Magnetic Permeability of Constrained Fermionic Vacuum
M. V. Cougo-Pinto, C. Farina, A. Tort, and J. Rafelski

TL;DR
This paper calculates the magnetic permeability of a fermionic vacuum with one spatial dimension compactified into a circle, revealing a novel contribution that is negligible in typical laboratory settings but potentially significant in strong interaction contexts.
Contribution
It introduces a new contribution to vacuum permeability arising from fermion fluctuations in a compactified dimension using Schwinger's proper time method.
Findings
Identifies a novel contribution to vacuum permeability.
Contributions are negligible for typical laboratory cavity sizes.

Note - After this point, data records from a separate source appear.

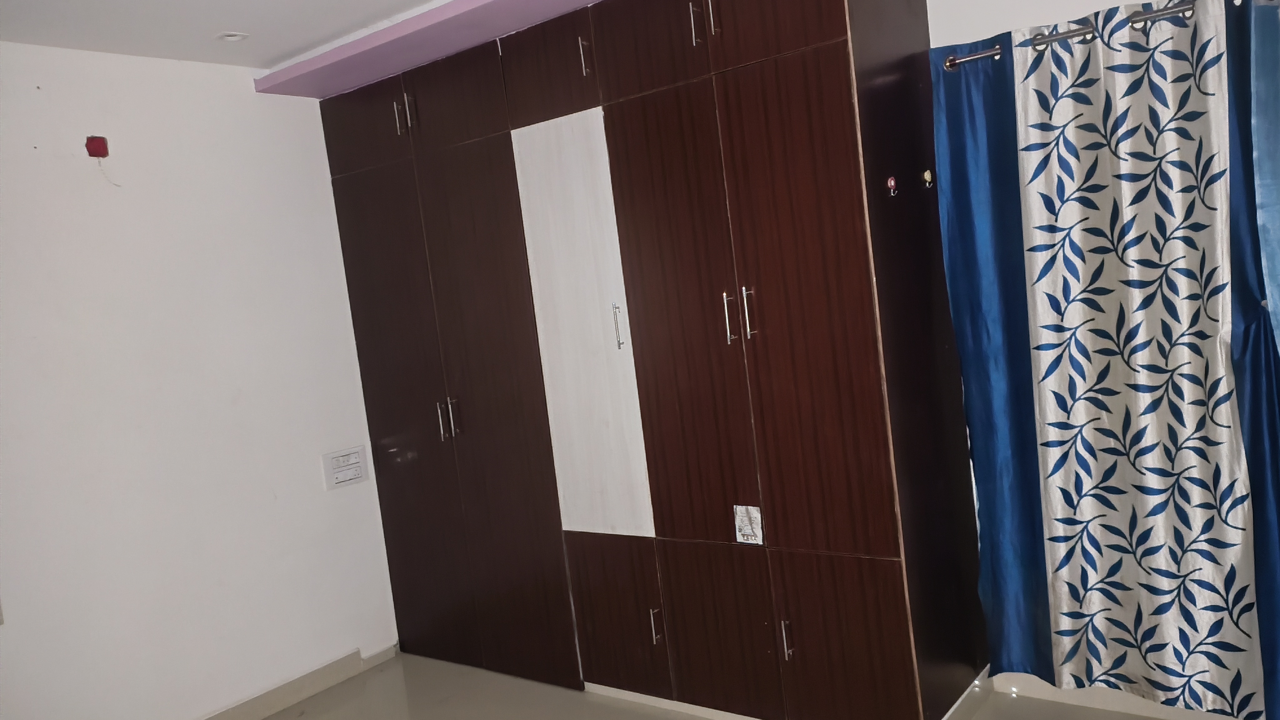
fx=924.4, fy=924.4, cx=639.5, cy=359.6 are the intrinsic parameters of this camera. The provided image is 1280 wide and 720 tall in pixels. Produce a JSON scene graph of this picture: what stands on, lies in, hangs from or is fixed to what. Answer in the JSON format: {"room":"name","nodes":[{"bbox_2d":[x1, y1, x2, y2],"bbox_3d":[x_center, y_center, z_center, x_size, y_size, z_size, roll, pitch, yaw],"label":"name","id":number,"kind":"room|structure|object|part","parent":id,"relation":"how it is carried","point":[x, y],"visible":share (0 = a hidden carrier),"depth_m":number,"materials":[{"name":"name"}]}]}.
{"room":"bedroom","nodes":[
{"label":"bedroom","id":0,"kind":"room"},
{"bbox_2d":[0,40,400,719],"bbox_3d":[-2.052,0.243,2.857,0.151,2.479,3.570,-3,6,38],"label":"left wall","id":1,"kind":"structure","parent":0,"point":[253,94],"depth_m":3.26,"materials":[{"name":"white paint"}]},
{"bbox_2d":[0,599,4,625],"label":"wall socket","id":2,"kind":"object","parent":1,"relation":"attached to","point":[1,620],"visible":0.99,"depth_m":2.80,"materials":[{"name":"white"}]},
{"bbox_2d":[85,135,109,157],"bbox_3d":[-1.820,-0.714,3.104,0.045,0.071,0.059,-3,6,38],"label":"box","id":3,"kind":"object","parent":1,"relation":"attached to","point":[100,149],"visible":0.98,"depth_m":3.09,"materials":[{"name":"red plastic"}]},
{"bbox_2d":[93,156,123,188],"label":"wire","id":4,"kind":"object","parent":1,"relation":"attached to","point":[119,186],"visible":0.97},
{"bbox_2d":[192,642,398,719],"bbox_3d":[-1.875,1.408,2.842,0.018,0.094,2.624,-3,6,38],"label":"baseboard","id":5,"kind":"structure","parent":1,"relation":"attached to","point":[313,689],"depth_m":3.58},
{"bbox_2d":[321,445,369,489],"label":"electrical switchboard","id":6,"kind":"object","parent":1,"relation":"attached to","point":[343,478],"visible":0.99,"depth_m":3.78,"materials":[{"name":"white plastic"}]},
{"bbox_2d":[0,0,450,68],"bbox_3d":[-0.638,-1.114,1.595,4.370,0.119,3.873,-3,6,38],"label":"ceiling","id":7,"kind":"structure","parent":0,"point":[278,53],"depth_m":2.99,"materials":[{"name":"white paint"}]},
{"bbox_2d":[216,30,249,42],"bbox_3d":[-1.392,-1.110,3.163,0.104,0.021,0.105,-3,6,38],"label":"ceiling light","id":8,"kind":"object","parent":7,"relation":"in","point":[230,37],"visible":0.97,"depth_m":3.17,"materials":[{"name":"white"}]},
{"bbox_2d":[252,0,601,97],"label":"ceiling beam","id":9,"kind":"object","parent":7,"relation":"attached to","point":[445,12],"visible":0.95,"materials":[{"name":"purple paint"}]},
{"bbox_2d":[242,651,1217,719],"bbox_3d":[-0.169,1.399,1.841,4.594,0.108,3.834,-3,6,38],"label":"floor","id":10,"kind":"structure","parent":0,"point":[649,716],"depth_m":3.35,"materials":[{"name":"tile"}]},
{"bbox_2d":[315,0,990,719],"bbox_3d":[-0.087,-0.008,3.472,2.466,2.400,0.638,-3,6,38],"label":"built-in wardrobe","id":11,"kind":"object","parent":10,"relation":"on","point":[838,92],"visible":0.99,"depth_m":2.97,"materials":[{"name":"brown wood"}]},
{"bbox_3d":[-1.076,-0.916,3.623,0.445,0.294,0.038,-3,6,38],"label":"door","id":12,"kind":"part","parent":11,"relation":"part of","materials":[{"name":"brown wood"}]},
{"bbox_3d":[-0.903,-0.904,3.475,0.017,0.126,0.032,-3,6,38],"label":"handle","id":13,"kind":"part","parent":11,"relation":"part of","materials":[{"name":"silver metal"}]},
{"bbox_3d":[-0.935,0.257,3.716,0.555,1.890,0.043,-3,6,38],"label":"door","id":14,"kind":"part","parent":11,"relation":"part of","materials":[{"name":"brown laminate"}]},
{"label":"handle","id":15,"kind":"part","parent":11,"relation":"part of","materials":[{"name":"metal"}]},
{"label":"handles","id":16,"kind":"part","parent":11,"relation":"part of","materials":[{"name":"silver metal"}]},
{"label":"handle","id":17,"kind":"part","parent":11,"relation":"part of","materials":[{"name":"metal"}]},
{"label":"door","id":18,"kind":"part","parent":11,"relation":"part of","materials":[{"name":"brown wood"}]},
{"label":"door","id":19,"kind":"part","parent":11,"relation":"part of","materials":[{"name":"brown laminate"}]},
{"bbox_3d":[-0.312,-0.953,3.088,0.407,0.311,0.048,-3,6,38],"label":"door","id":20,"kind":"part","parent":11,"relation":"part of","materials":[{"name":"brown laminate"}]},
{"bbox_3d":[-0.190,-0.054,3.157,0.391,1.351,0.130,-3,6,38],"label":"door","id":21,"kind":"part","parent":11,"relation":"part of","materials":[{"name":"white"}]},
{"bbox_3d":[-0.178,-0.974,3.003,0.019,0.120,0.030,-3,6,38],"label":"handle","id":22,"kind":"part","parent":11,"relation":"part of","materials":[{"name":"metal"}]},
{"bbox_3d":[-0.071,-0.106,3.069,0.024,0.144,0.027,-3,6,38],"label":"handle","id":23,"kind":"part","parent":11,"relation":"part of","materials":[{"name":"silver metal"}]},
{"bbox_3d":[-0.089,0.900,3.210,0.346,0.496,0.048,-3,6,38],"label":"door","id":24,"kind":"part","parent":11,"relation":"part of","materials":[{"name":"brown wood"}]},
{"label":"door","id":25,"kind":"part","parent":11,"relation":"part of","materials":[{"name":"brown wood"}]},
{"bbox_3d":[0.055,0.886,3.081,0.018,0.119,0.032,-3,6,38],"label":"handle","id":26,"kind":"part","parent":11,"relation":"part of","materials":[{"name":"metal"}]},
{"bbox_3d":[0.116,-0.116,2.893,0.452,1.450,0.057,-3,6,38],"label":"door","id":27,"kind":"part","parent":11,"relation":"part of","materials":[{"name":"brown wood"}]},
{"bbox_3d":[0.164,-1.002,2.767,0.016,0.126,0.032,-3,6,38],"label":"handle","id":28,"kind":"part","parent":11,"relation":"part of","materials":[{"name":"metal"}]},
{"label":"handle","id":29,"kind":"part","parent":11,"relation":"part of","materials":[{"name":"metal"}]},
{"bbox_3d":[0.249,0.894,2.962,0.348,0.530,0.065,-3,6,38],"label":"door","id":30,"kind":"part","parent":11,"relation":"part of","materials":[{"name":"brown wood"}]},
{"bbox_3d":[0.269,-0.130,2.794,0.018,0.157,0.030,-3,6,38],"label":"handle","id":31,"kind":"part","parent":11,"relation":"part of","materials":[{"name":"metal"}]},
{"bbox_2d":[732,504,763,544],"bbox_3d":[0.335,0.510,2.865,0.090,0.113,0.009,-3,6,38],"label":"sticker","id":32,"kind":"object","parent":11,"relation":"attached to","point":[744,529],"visible":0.99,"depth_m":2.86,"materials":[{"name":"white paper"}]},
{"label":"handle","id":33,"kind":"part","parent":11,"relation":"part of","materials":[{"name":"silver metal"}]},
{"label":"door","id":34,"kind":"part","parent":11,"relation":"part of","materials":[{"name":"brown wood"}]},
{"bbox_3d":[0.443,0.840,2.791,0.017,0.121,0.033,-3,6,38],"label":"handle","id":35,"kind":"part","parent":11,"relation":"part of","materials":[{"name":"silver metal"}]},
{"bbox_3d":[0.459,-0.102,2.634,0.448,1.445,0.045,-3,6,38],"label":"door","id":36,"kind":"part","parent":11,"relation":"part of","materials":[{"name":"brown wood"}]},
{"bbox_3d":[0.588,0.852,2.700,0.329,0.496,0.041,-3,6,38],"label":"door","id":37,"kind":"part","parent":11,"relation":"part of","materials":[{"name":"brown wood"}]},
{"bbox_2d":[886,175,898,195],"bbox_3d":[0.720,-0.493,2.633,0.029,0.058,0.026,-3,6,38],"label":"hook","id":38,"kind":"object","parent":11,"relation":"attached to","point":[892,183],"visible":0.97,"depth_m":2.63,"materials":[{"name":"red"}]},
{"bbox_2d":[921,168,934,189],"bbox_3d":[0.848,-0.530,2.719,0.030,0.056,0.027,-3,6,38],"label":"wall hook","id":39,"kind":"object","parent":11,"relation":"attached to","point":[927,177],"visible":0.97,"depth_m":2.71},
{"bbox_2d":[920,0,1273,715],"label":"right wall","id":40,"kind":"structure","parent":0,"point":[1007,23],"depth_m":2.73,"materials":[{"name":"white paint"}]},
{"bbox_2d":[950,0,1278,66],"bbox_3d":[1.463,-0.889,2.261,1.506,0.056,0.129,-3,6,38],"label":"curtain rod","id":41,"kind":"object","parent":40,"relation":"attached to","point":[950,60],"visible":0.59,"depth_m":2.45,"materials":[{"name":"silver metal"}]},
{"bbox_2d":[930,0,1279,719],"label":"patterned curtain","id":42,"kind":"object","parent":41,"relation":"hanging from","point":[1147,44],"visible":0.99,"depth_m":2.50,"materials":[{"name":"fabric"}]},
{"bbox_2d":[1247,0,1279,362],"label":"blue curtain","id":43,"kind":"object","parent":41,"relation":"hanging from","point":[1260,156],"visible":0.98,"depth_m":2.26,"materials":[{"name":"blue fabric"}]},
{"bbox_2d":[989,671,1242,719],"bbox_3d":[1.852,1.003,2.483,1.853,0.093,0.017,-3,6,38],"label":"baseboard","id":44,"kind":"structure","parent":40,"relation":"attached to","point":[1158,709],"depth_m":2.83,"materials":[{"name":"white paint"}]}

Potential relevance in strong interaction physics.
Abstract
We obtain using Schwinger's proper time approach the Casimir-Euler-Heisenberg effective action of fermion fluctuations for the case of an applied magnetic field. We implement here the compactification of one space dimension into a circle through anti-periodic boundary condition. Aside of higher order non-linear field effects we identify a novel contribution to the vacuum permeability. These contributions are exceedingly small for normal electromagnetism due to the smallness of the electron Compton wavelength compared to the size of the compactified dimension, if we take the latter as the typical size of laboratory cavities, but their presence is thought provoking, also considering the context of strong interactions.